Prompt:
For every entry below, give it back exactly and leave out any image.
------------
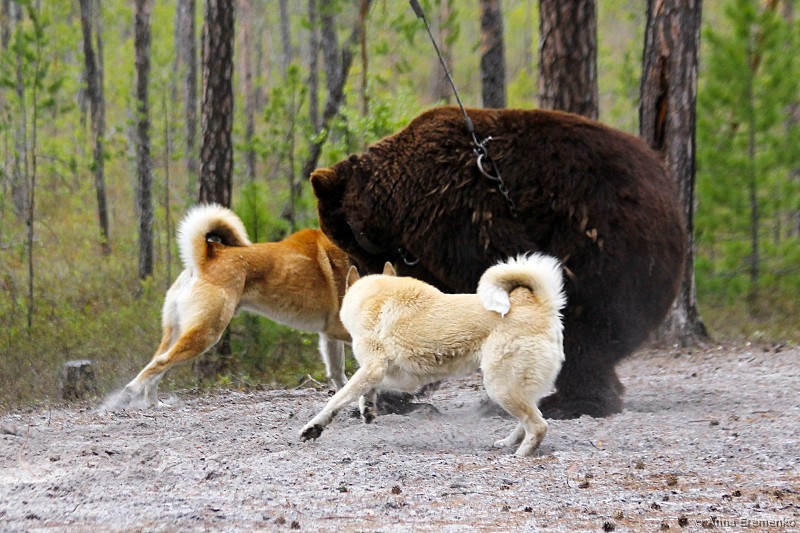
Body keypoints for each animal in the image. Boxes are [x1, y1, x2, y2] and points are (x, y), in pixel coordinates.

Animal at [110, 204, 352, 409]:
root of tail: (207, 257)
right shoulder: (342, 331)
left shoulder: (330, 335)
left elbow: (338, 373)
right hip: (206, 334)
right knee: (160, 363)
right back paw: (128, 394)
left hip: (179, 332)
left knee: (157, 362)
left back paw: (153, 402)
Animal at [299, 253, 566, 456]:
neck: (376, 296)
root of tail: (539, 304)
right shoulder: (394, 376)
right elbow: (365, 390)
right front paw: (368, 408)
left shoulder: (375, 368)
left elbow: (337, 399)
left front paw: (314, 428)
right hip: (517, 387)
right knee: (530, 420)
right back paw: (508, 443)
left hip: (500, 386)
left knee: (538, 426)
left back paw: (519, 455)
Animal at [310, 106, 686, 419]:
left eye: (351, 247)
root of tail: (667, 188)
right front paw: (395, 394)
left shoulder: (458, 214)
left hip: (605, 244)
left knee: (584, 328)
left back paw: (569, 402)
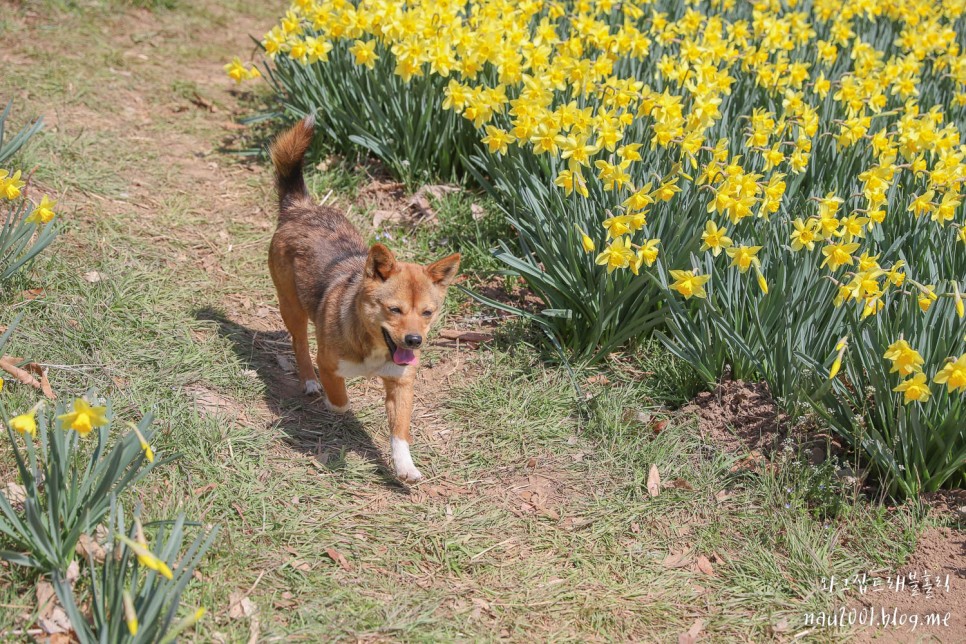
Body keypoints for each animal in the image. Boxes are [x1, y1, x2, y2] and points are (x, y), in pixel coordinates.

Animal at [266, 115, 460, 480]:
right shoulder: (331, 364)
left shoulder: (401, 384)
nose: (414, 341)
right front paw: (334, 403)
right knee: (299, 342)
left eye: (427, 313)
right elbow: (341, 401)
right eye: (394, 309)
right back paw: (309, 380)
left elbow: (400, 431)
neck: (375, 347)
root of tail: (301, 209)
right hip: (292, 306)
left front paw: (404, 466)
------------
Result:
Body keypoints for each animal in the image. Boxes are [x1, y1, x2, y2] and points are (x, y), in pixel coordinates.

Animal at [110, 204, 352, 409]:
root of tail: (207, 257)
right shoulder: (342, 331)
left shoulder: (330, 335)
left elbow: (338, 373)
right hip: (206, 334)
right knee: (160, 363)
right back paw: (128, 394)
left hip: (179, 332)
left knee: (157, 362)
left back paw: (153, 402)
Animal at [299, 253, 566, 456]:
neck: (376, 296)
root of tail: (539, 304)
right shoulder: (394, 376)
right elbow: (365, 390)
right front paw: (368, 408)
left shoulder: (375, 368)
left elbow: (337, 399)
left front paw: (314, 428)
right hip: (517, 387)
right knee: (530, 420)
right back paw: (508, 443)
left hip: (500, 386)
left knee: (538, 426)
left back paw: (519, 455)
Animal at [310, 106, 686, 419]:
left eye: (351, 247)
root of tail: (667, 188)
right front paw: (395, 394)
left shoulder: (458, 214)
left hip: (605, 244)
left knee: (584, 328)
left back paw: (569, 402)
Body keypoints for each animal in the image. Boxes are [x1, y1, x2, y2] and points are (x, y), in pixel coordinates.

Animal at [266, 115, 460, 480]:
right shoulder: (331, 364)
left shoulder: (401, 384)
nose: (414, 341)
right front paw: (334, 403)
right knee: (299, 342)
left eye: (427, 313)
right elbow: (341, 401)
right eye: (394, 309)
right back paw: (309, 380)
left elbow: (400, 431)
neck: (375, 347)
root of tail: (301, 209)
right hip: (292, 306)
left front paw: (404, 466)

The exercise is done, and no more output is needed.